For instant color in your pots and flowerbeds, now is the best time to find the greatest selection of mums. Tip: chose plants that are fully budded but with just a few blooms open – they will last longer. Also remember to water your plants regularly to extend their blooms.
Do NOT fertilize or prune shrubs. Late season nitrogen or new growth can reduce winter hardiness as there is insufficient time to develop cold hardiness.
This is a good time to divide and replant daylilies, irises, and many other perennials.
Mid-October is a good time to divide hostas.
If some of your perennials did not grow well or bloom as well as usual, they may need to be divided. This is a good time to dig and divide daylilies, yarrow, phlox, Rudbeckia, and others.
In late October you can start replacing spent annuals with winter hardy pansies and ornamental cabbage.
Vegetables & Herbs
Pot up herbs and take inside.
Start window boxes of herb such as basil, chives and parsley. Leaf lettuce and cherry tomatoes can also be grown indoors for winter harvest.
It is easy to let down your guard on pest control – do not. If you want to keep tomatoes and cucumbers producing until frost, keep up the fungicide and insecticide sprays.
Tend to the strawberry bed.
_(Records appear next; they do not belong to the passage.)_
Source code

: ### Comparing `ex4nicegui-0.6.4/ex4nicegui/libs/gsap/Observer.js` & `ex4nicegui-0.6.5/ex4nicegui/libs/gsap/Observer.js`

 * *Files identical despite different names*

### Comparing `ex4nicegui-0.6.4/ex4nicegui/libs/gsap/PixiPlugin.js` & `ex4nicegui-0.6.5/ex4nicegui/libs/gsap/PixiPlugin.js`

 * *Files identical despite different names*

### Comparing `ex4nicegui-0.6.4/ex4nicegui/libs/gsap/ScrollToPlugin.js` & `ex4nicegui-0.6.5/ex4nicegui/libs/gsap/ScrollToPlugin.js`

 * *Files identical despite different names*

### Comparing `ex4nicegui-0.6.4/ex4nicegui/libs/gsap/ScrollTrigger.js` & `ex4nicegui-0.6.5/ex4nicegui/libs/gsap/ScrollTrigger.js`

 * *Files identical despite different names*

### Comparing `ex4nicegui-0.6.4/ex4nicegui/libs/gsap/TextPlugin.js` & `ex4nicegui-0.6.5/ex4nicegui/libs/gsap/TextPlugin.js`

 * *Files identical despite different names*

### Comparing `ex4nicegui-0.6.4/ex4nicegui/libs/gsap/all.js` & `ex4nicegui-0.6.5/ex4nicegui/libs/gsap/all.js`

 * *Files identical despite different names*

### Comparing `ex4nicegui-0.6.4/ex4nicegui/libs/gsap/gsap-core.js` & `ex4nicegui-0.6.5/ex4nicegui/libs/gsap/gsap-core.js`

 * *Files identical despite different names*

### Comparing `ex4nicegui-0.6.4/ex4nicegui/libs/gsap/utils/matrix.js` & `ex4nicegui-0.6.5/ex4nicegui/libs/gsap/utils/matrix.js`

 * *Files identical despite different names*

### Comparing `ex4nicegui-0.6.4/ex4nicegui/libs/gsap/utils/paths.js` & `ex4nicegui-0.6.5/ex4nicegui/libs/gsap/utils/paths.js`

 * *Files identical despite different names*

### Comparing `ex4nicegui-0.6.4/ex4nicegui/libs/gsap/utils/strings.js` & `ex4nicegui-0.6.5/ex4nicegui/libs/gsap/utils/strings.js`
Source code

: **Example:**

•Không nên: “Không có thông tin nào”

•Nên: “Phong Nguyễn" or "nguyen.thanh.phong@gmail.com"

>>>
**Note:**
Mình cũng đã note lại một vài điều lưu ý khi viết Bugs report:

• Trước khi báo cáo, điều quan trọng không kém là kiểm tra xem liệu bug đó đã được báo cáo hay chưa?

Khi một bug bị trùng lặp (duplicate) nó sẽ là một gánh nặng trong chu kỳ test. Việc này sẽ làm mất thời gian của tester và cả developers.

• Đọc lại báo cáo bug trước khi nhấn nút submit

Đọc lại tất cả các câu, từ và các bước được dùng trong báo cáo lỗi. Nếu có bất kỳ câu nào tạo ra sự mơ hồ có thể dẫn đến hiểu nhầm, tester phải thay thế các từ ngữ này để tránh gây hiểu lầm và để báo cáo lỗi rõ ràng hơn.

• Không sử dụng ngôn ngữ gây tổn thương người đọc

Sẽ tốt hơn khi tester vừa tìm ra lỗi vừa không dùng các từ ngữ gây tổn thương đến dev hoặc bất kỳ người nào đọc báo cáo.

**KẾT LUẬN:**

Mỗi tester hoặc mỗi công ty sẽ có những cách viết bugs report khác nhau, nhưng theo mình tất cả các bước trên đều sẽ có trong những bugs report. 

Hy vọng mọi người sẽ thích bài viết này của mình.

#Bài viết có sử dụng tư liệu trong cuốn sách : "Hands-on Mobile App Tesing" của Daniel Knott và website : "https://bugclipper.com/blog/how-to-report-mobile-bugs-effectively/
Remove weeds and fertilize as the plants are forming next spring’s flower buds now. Also, water if October rains are lacking.
It may seem warm for planting fall vegetables early in the month; however, October is actually a bit later than optimal for planting most fall crops. Give yourself until mid-month to plant things like spinach, most cabbages, collards and other leafy greens. Radishes will also do well as they are ready to harvest in only about thirty days.
Fall is the time to core aerate the lawn. Aerate before fertilizing or reseeding.
This is the time to reseed bare spots in fescue and bluegrass lawns.
Use slow-release fertilizers on fescue and bluegrass lawns to reduce risk of nutrient run-off. Grass roots continue to grow until soil temperature falls below 40OF (early December usually).
You may want to stop dead-heading coneflowers, sun flowers, and Black-eyed Susan in order to leave the seed heads for the birds to enjoy.
Don’t take down hummingbird feeders down when the resident birds disappear. There may be millions of other humming birds north of your backyard that will be passing through and will stop to recharge. Leave them up until at least November 1st for the stragglers.
House plants – move house plants indoors when the outside night temperatures are similar to your indoor night temperatures so as to minimize the shock…certainly before temperatures drop below 50º F.
House-bound plants – start checking plants bound for indoors for signs of insects so they can be treated a few times before moving back indoors. While you are at it, give the plants a good bath with the garden hose, remove dead leaves and cut back long stems.
Pull and trash any annual weeds, such as ragweed, nut sedge, creeping charlie, foxtail, or crab grass that went to seed in some neglected corner. These seeds live for years if allowed to reach the soil and get spaded under. Do not put into a compost pile.
Fall is a good time to start a new compost pile. You can build a compost bin or simply pile all that yard waste in a corner.